Nami se faufila dans le couloir, s’efforçant d’être la plus discrète possible. Elle ne voulait pas passer pour une personne qui espionnait les autres. En tant que propriétaire d’une auberge, elle ne devait pas se faire trop curieuse de la vie de ses clients, cela ne pourrait que lui apporter une mauvaise publicité si ce genre d’indiscrétions s’ébruitaient.

Pourtant, le vacarme ne pouvait qu’attirer son attention et il émanait de la chambre louée. Elle continua à progresser sur la pointe des pieds. Nami se positionna devant la porte, accola son oreille avec douceur pour ne pas faire craquer le bois sensible. Le tumulte avait cessé. Le calme auditif laissa place à autre chose, une émanation putride qui se dégagea de sous la porte. Peu à peu, l’odeurse hissa jusqu’aux narines de Nami qui se pinça le nez. Mais c’était trop tard, l’infection l’avait déjà gagnée, elle la sentait à l’intérieur de sa bouche comme si elle s’y était nichée.

Une nausée survint, elle avança péniblement en direction de sa chambre espérant contenir suffisamment longtemps le vomi qui remontait de son estomac, jusqu’à sa gorge et qui était proche d’envahir sa bouche. Alors qu’il ne lui restait que peu de pas avant d’atteindre sa destination, elle fut obligée d’accélérer sa foulée qui se transforma en course. Elle rentra dans la pièce, ferma la porte. Sans pouvoir rejoindre la salle de bain, elle rendit l’intégralité de son repas sur le parquet.

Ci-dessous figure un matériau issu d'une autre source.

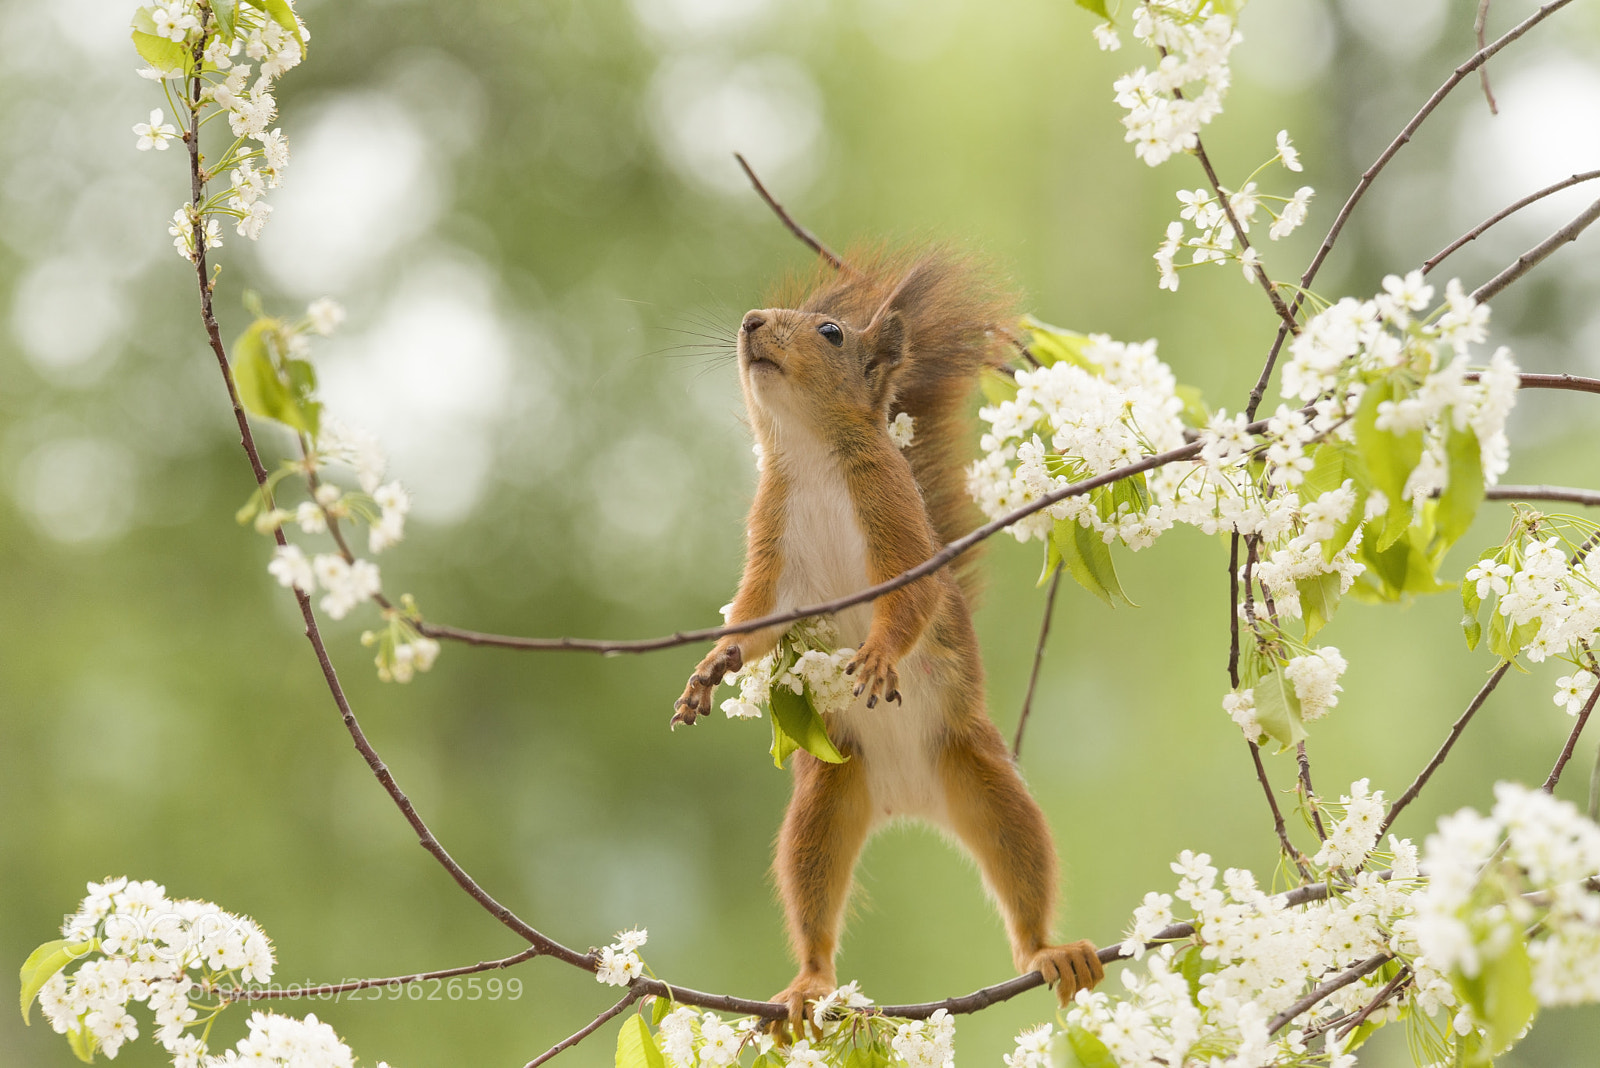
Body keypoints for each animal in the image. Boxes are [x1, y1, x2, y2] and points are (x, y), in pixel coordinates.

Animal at [672, 248, 1104, 1026]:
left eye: (831, 332)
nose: (749, 323)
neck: (810, 454)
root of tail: (907, 802)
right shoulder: (768, 543)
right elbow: (753, 620)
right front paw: (711, 668)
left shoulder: (897, 518)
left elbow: (914, 598)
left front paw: (875, 655)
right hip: (826, 797)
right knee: (811, 889)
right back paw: (809, 987)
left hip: (982, 776)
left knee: (1021, 861)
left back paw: (1050, 950)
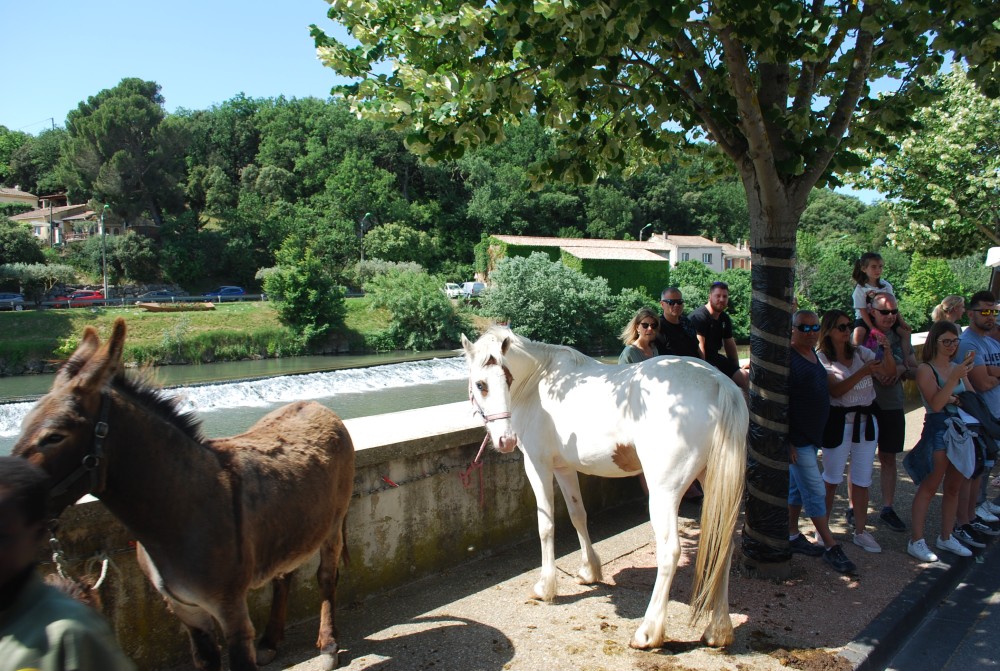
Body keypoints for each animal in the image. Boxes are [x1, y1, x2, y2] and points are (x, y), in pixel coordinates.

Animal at [464, 328, 748, 648]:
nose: (506, 440)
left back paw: (648, 632)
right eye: (481, 384)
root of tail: (719, 383)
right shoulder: (564, 468)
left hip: (664, 493)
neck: (538, 382)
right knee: (723, 544)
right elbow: (578, 516)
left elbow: (546, 525)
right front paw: (589, 570)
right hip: (712, 480)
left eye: (506, 379)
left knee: (669, 552)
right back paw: (718, 630)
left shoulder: (537, 465)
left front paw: (545, 587)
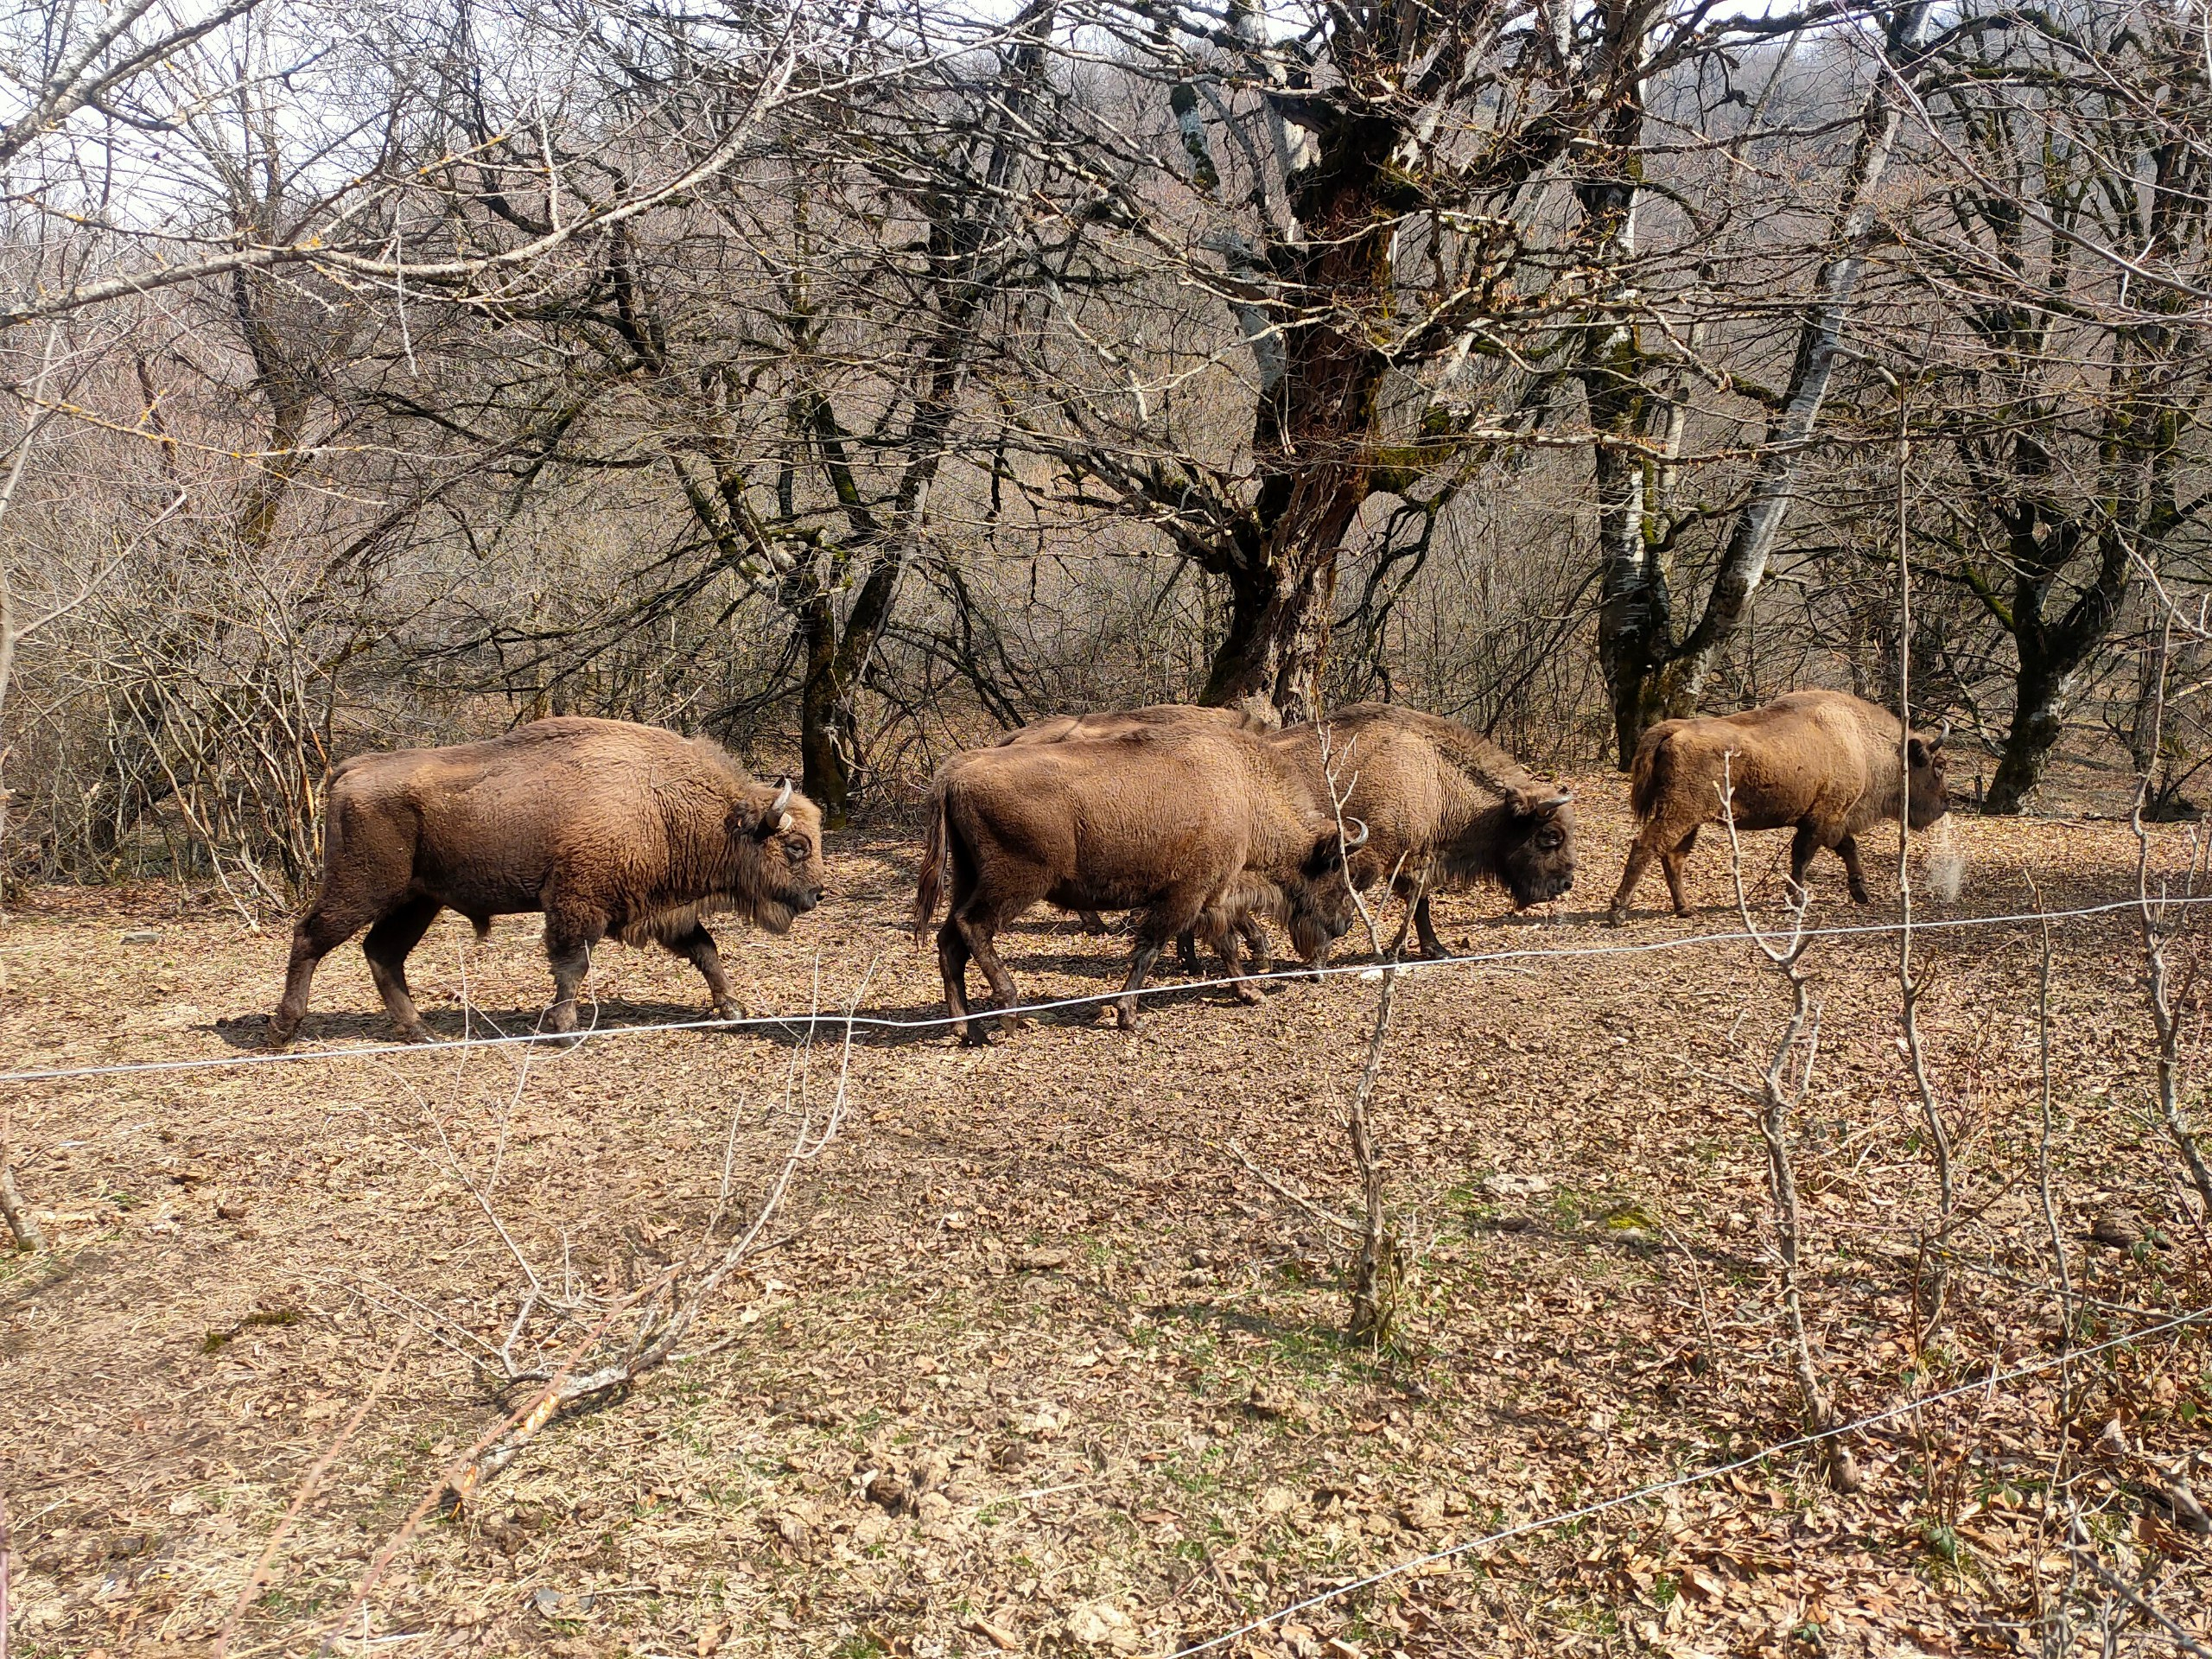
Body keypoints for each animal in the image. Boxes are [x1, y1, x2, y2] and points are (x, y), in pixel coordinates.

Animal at [267, 716, 823, 1052]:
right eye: (797, 847)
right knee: (310, 937)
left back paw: (420, 1031)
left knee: (383, 952)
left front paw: (732, 1007)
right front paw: (562, 1030)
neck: (667, 802)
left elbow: (706, 951)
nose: (817, 894)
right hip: (362, 888)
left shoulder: (663, 913)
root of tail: (349, 770)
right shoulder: (576, 904)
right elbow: (572, 966)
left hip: (416, 901)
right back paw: (283, 1031)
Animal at [915, 725, 1362, 1039]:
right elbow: (1151, 949)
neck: (1244, 795)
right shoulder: (1184, 897)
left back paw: (967, 1030)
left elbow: (1226, 943)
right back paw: (1012, 1014)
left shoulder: (1210, 897)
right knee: (973, 928)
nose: (1346, 922)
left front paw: (1250, 992)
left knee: (950, 939)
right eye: (1335, 870)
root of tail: (953, 773)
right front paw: (1129, 1016)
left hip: (968, 877)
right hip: (1014, 884)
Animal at [1318, 703, 1583, 960]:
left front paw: (1437, 950)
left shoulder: (1414, 860)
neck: (1436, 777)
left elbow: (1419, 902)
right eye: (1551, 835)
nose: (1565, 883)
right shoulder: (1370, 857)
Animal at [1610, 685, 1955, 925]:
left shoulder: (1831, 819)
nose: (1946, 803)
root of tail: (1674, 729)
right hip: (1680, 812)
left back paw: (1685, 908)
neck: (1862, 743)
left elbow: (1846, 847)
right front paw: (1796, 899)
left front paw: (1861, 893)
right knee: (1646, 846)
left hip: (1689, 819)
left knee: (1673, 856)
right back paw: (1619, 912)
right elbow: (1803, 858)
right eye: (1938, 766)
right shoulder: (1822, 818)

Même après s’être en quelque sorte libérée, l’odeur écœurante subsista dans son nez, elle avait l’impression d’étouffer de l’intérieur. Elle alla ouvrir la fenêtre. Ce n’est qu’après avoir respiré l’air frais de la nuit qu’elle put faire disparaître de son esprit la puanteur.

Avant de s’endormir, elle réfléchit longuement. Quelle pouvait bien être l’origine du désordre et des effluves? Devait-elle en parler au principal intéressé le lendemain ? Ne serait-ce pas trop intrusif ? Ne ferait-elle pas preuve d’une curiosité trop poussée ?

Au matin, elle se sentait beaucoup mieux. Après avoir déjeuné seule, elle eut envie d’aller faire une promenade à l’extérieur. L’atmosphère pure et sereine, les couleurs du jardin, le soleil qui lui chauffait la peau lui apportèrent du réconfort et un sentiment de sécurité contrastant avec son malaise de la veille. Elle déambulait à travers les arbres et plantes qui peuplaient son parc et dont elle était si fière, elle se laissa aller à des rêveries.